Engineering standards go stale in one of two ways. They stay too abstract and nobody knows how to apply them. Or they hard-code specific tools and become obsolete the next time the stack changes.
I've been building a reference library that tries to avoid both failure modes by keeping principles and tooling in separate layers that evolve at different rates.
The core split
Principles describe outcomes, constraints, and trade-offs. Tooling shows one possible way to satisfy them with concrete products. Swapping tooling should never require rewriting principles.
A principle like 'validate before packaging, verify after deployment' is true regardless of whether you're on GitHub Actions, Azure DevOps, Jenkins, or a custom deploy script. The order of operations is the principle. The specific jobs and YAML are tooling.
A principle like 'use GitHub Actions with these specific action versions' is not a principle — it's tooling pretending to be a principle. Teams on different platforms can't adopt it, and it needs updating every time the toolchain moves.
| Principle | Tooling equivalent (don't write this) |
|---|---|
| Validate before packaging, verify after deployment | Use the deploy-prod GitHub Action with wait-for-health set to 120s |
| Contracts must be validated in CI | Run scripts/validate_contracts.py in the quality.yml workflow |
| Build evidence must be traceable to a commit | Pin all GitHub Actions to their full SHA digest |
| Caches are accelerators, not dependencies | Configure cache: keys in GitHub Actions to use the lockfile hash |
The three-layer structure
| Layer | Path | Changes how often |
|---|---|---|
| Timeless principles | doctrine/principles/ | Rarely — only when we learn something structural |
| Illustrative tooling | doctrine/tooling/ | When the stack, platform, or team context changes |
| Estate supplements | doctrine/tooling/estates/ | Per org, per cloud, per team — optional overrides |
Estate supplements are the key to making this usable in practice. An org running entirely on Azure has different tooling examples than one running on AWS. Neither invalidates the principles. The estate supplement captures the org-specific mapping without polluting the canonical principle files.

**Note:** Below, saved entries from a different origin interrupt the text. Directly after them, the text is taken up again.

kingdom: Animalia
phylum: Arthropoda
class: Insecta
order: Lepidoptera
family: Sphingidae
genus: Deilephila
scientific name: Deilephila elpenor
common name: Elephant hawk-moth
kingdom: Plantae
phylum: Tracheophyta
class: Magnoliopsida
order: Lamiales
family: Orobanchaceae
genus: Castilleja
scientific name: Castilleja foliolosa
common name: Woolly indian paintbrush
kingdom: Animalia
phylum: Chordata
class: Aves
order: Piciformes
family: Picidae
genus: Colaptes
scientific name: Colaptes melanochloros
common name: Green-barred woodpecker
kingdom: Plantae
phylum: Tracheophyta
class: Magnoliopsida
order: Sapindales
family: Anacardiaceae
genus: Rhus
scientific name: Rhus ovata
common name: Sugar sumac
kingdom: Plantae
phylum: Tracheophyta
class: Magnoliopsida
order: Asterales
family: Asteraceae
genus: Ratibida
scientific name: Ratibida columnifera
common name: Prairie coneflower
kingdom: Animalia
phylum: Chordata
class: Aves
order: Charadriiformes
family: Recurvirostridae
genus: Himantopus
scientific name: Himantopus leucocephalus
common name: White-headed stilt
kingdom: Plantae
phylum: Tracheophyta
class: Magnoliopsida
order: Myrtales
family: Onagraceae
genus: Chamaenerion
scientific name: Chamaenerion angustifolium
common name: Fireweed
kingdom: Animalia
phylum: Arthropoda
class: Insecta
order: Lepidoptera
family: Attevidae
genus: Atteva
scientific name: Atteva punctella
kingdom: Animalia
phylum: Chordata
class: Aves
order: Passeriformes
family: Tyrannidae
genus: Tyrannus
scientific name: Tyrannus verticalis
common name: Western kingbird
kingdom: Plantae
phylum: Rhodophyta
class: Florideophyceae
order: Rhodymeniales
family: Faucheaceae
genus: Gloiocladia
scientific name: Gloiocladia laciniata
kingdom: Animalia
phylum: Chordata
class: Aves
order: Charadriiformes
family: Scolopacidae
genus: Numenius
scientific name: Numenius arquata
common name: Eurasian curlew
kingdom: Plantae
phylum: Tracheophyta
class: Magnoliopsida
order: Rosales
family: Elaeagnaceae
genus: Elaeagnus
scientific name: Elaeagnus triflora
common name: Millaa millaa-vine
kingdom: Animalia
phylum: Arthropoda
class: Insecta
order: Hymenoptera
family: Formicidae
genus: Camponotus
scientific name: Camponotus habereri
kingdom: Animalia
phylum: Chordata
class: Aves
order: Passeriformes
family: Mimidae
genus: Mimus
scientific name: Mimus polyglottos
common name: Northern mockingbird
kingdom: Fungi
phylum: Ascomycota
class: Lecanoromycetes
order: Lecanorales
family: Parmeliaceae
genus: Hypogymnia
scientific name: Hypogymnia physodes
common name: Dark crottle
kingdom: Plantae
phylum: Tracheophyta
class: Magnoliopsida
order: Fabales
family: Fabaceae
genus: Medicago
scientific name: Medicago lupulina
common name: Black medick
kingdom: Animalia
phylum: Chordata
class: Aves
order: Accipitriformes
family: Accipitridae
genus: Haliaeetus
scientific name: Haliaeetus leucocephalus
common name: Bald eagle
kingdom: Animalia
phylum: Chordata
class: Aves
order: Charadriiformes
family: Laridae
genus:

Build surfaces — making the implicit explicit
One of the more useful concepts in the doctrine is named build surfaces. Every repository owns a set of surfaces. The problem isn't missing surfaces — it's hidden ones.
| Surface | What it is |
|---|---|
| Local developer entrypoint | The one command a new contributor runs to build and test locally |
| Quality gate | The CI job that must pass before merge — lint, tests, contracts, deny |
| Release surface | How the artefact is built and packaged — reproducible, from a tagged commit |
| Deploy surface | How the artefact reaches a running environment — promotion, not rebuild |
| Verification surface | How you know the deployed thing is healthy — not just that the deploy succeeded |
| Execution surface | Scheduled scans, queued automation, recurring runbooks — first-class, not hidden in deploy pipelines |
The principle is: define the surfaces you own, not the ones you wish you had. Hidden surfaces are the problem. A repo with no declared verification surface usually has no verification — or has it buried in an oncall runbook that nobody reads.
The adoption playbook
The playbook is dependency-aware, not dogmatic. Skip phases that are already healthy.
| Phase | Focus | Why first |
|---|---|---|
| 1 | Quality gate — one command that fails on fmt/lint/tests for main | Creates safety to change process; reproducible failures |
| 2 | Trunk-oriented integration — short-lived branches, PR review, green main | Reduces drift and batch risk; smaller PRs merge faster |
| 3 | Contracts at boundaries — API or event schemas validated in CI | Stops tribal JSON; catches contract breaks before production |
| 4 | Observability baseline — correlated logs/traces for main paths | Makes incidents diagnosable without archaeology |
| 5 | Reliability habits — incident severity, blameless reviews, error budgets | Ties delivery cadence to actual risk |
The adoption order exists because dependencies are real. You can't have useful observability if you don't have contract-validated events to observe. You can't have meaningful reliability metrics if your quality gate doesn't catch regressions before they ship.
What it's for
The library is designed to be forked or referenced by teams. Take the principles wholesale — they're platform-agnostic. Replace the tooling examples with your stack. Add an estate supplement for your org's specific constraints. Hand new leaders the one-pager (minimum-viable-doctrine template) before the full tree.
The goal is doctrine that stays useful as the stack evolves, rather than becoming a historical artifact that everyone ignores because it still references Jenkins pipelines from 2019.